Note (XX.)—Page [39], line 33.
One of the most salient characteristics of the eighteenth century, as regards the administration of the towns, was not so much the abolition of all representation and intervention of the public in their affairs as the extreme variation of the rules by which the administration was guided, rights were incessantly granted, recalled, restored, increased, diminished, and modified in a thousand different ways. Nothing more fully shows into what contempt these local liberties had fallen as this continual change in their laws, which seemed to excite no attention. This variation alone would have been sufficient to destroy beforehand all peculiar ideas, all love of old recollections, all local patriotism in those very institutions which afford the greatest scope for them. This it was which prepared the way for the great destruction of the past, which the Revolution was about to effect.
Note (XXI.)—Page [41], line 6.
ADMINISTRATION OF A VILLAGE IN THE EIGHTEENTH CENTURY. FROM THE PAPERS OF THE INTENDANCY OF THE ÎLE-DE-FRANCE.
I have selected the transaction which I am about to describe from amongst a number of others, in order to give an example of some of the forms followed by the parochial administration, to show how dilatory they were, and to give a picture of the General Assembly of a parish during the eighteenth century.
The matter in hand was the repairs to be done to the parsonage and steeple of a rural parish, that of Ivry, in the Île-de-France.
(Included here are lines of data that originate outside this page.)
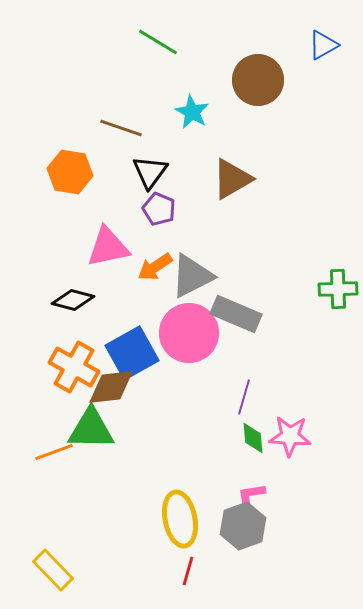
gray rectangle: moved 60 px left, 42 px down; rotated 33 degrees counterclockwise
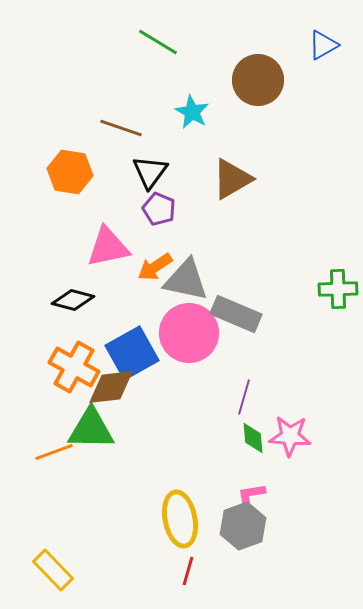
gray triangle: moved 6 px left, 4 px down; rotated 39 degrees clockwise
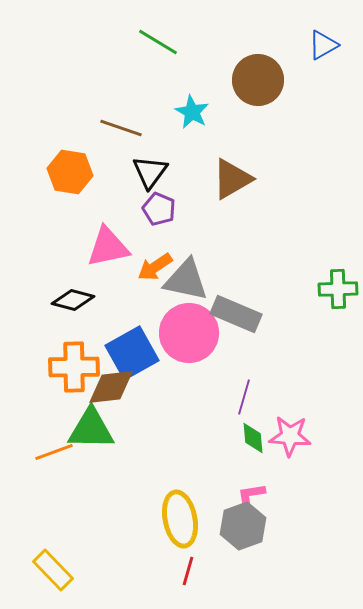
orange cross: rotated 30 degrees counterclockwise
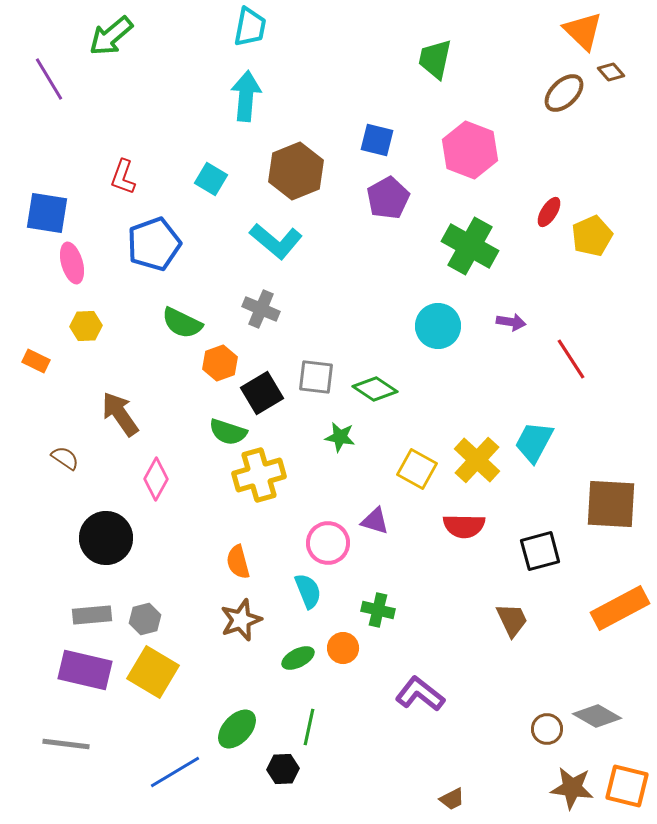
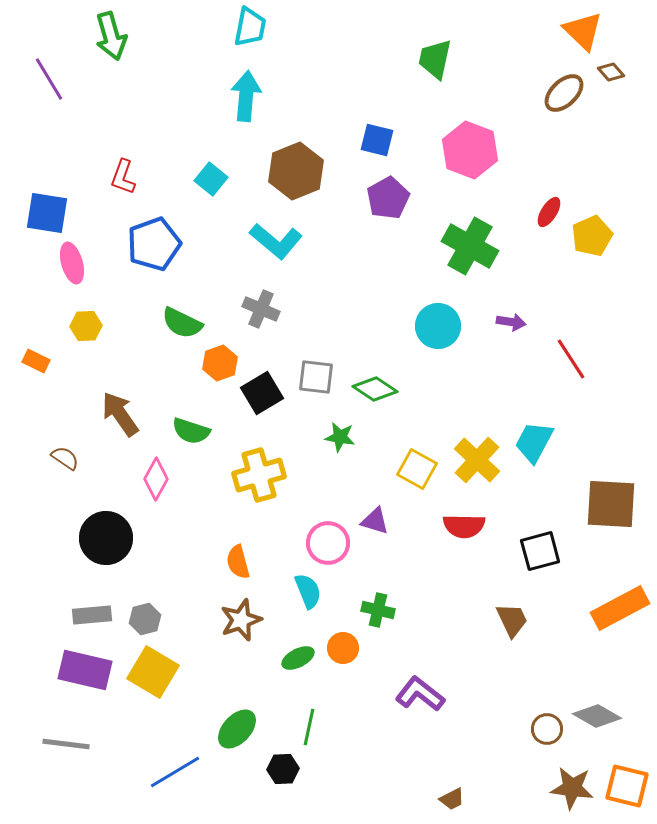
green arrow at (111, 36): rotated 66 degrees counterclockwise
cyan square at (211, 179): rotated 8 degrees clockwise
green semicircle at (228, 432): moved 37 px left, 1 px up
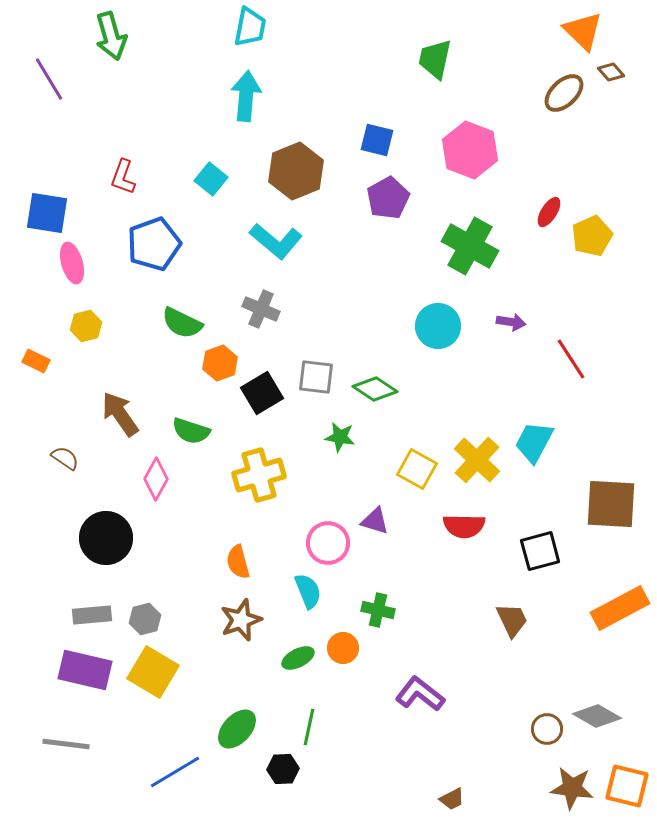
yellow hexagon at (86, 326): rotated 12 degrees counterclockwise
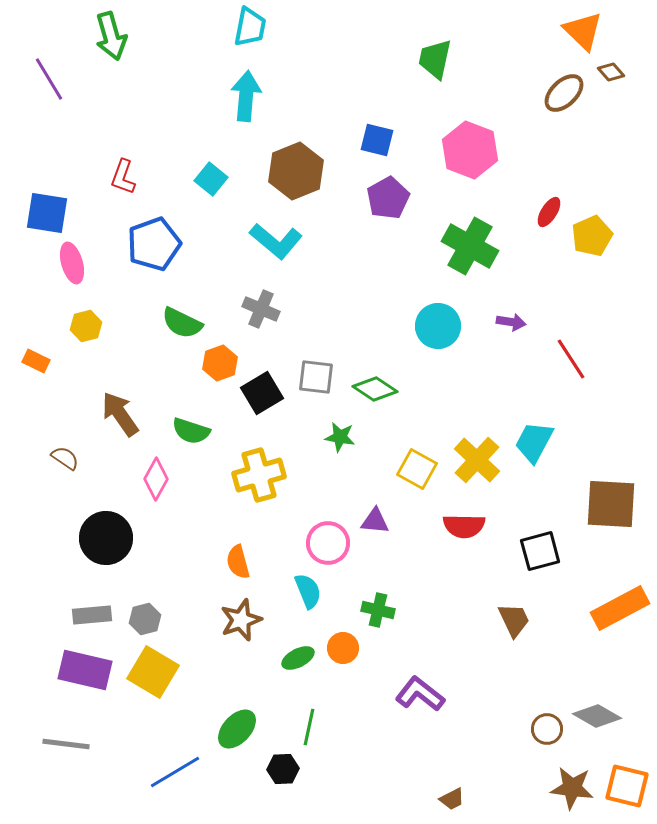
purple triangle at (375, 521): rotated 12 degrees counterclockwise
brown trapezoid at (512, 620): moved 2 px right
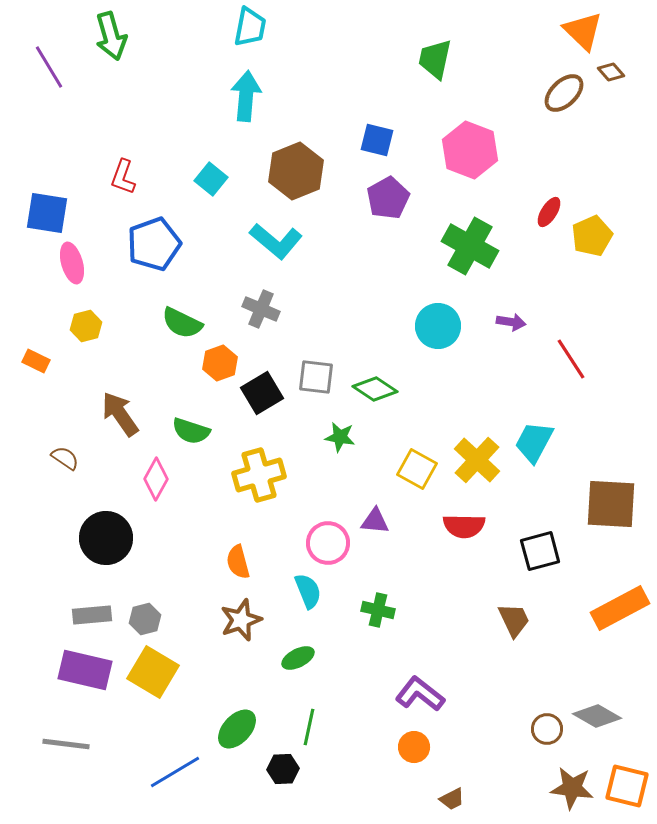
purple line at (49, 79): moved 12 px up
orange circle at (343, 648): moved 71 px right, 99 px down
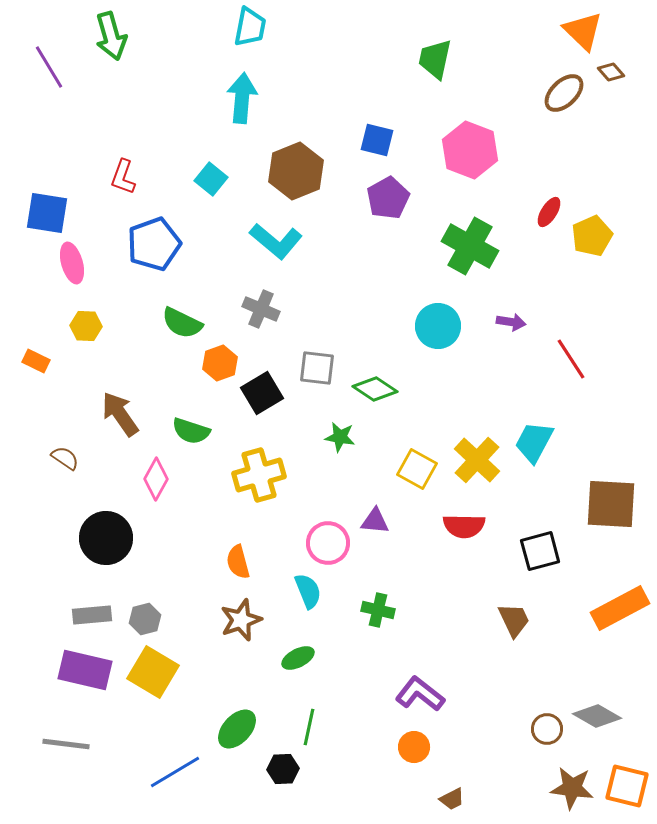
cyan arrow at (246, 96): moved 4 px left, 2 px down
yellow hexagon at (86, 326): rotated 16 degrees clockwise
gray square at (316, 377): moved 1 px right, 9 px up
The question was, to whom to apply to get these repairs done, how to determine on whom the expense should fall, and how to procure the sum which was needed.
1. Memorial from the curé to the Intendant, setting forth that the steeple and the parsonage are in urgent need of repairs; that his predecessor had added useless buildings to the parsonage, and thus entirely altered and spoiled it; that the inhabitants, having allowed this to be done, were bound to bear the expense of restoring it to a proper condition, and, if they chose, to claim the money from the heirs of the last curé.
2. Ordonnance of the Intendant (29th August, 1747), directing that the syndic shall make it his business to convoke a meeting to deliberate on the necessity of the operations demanded.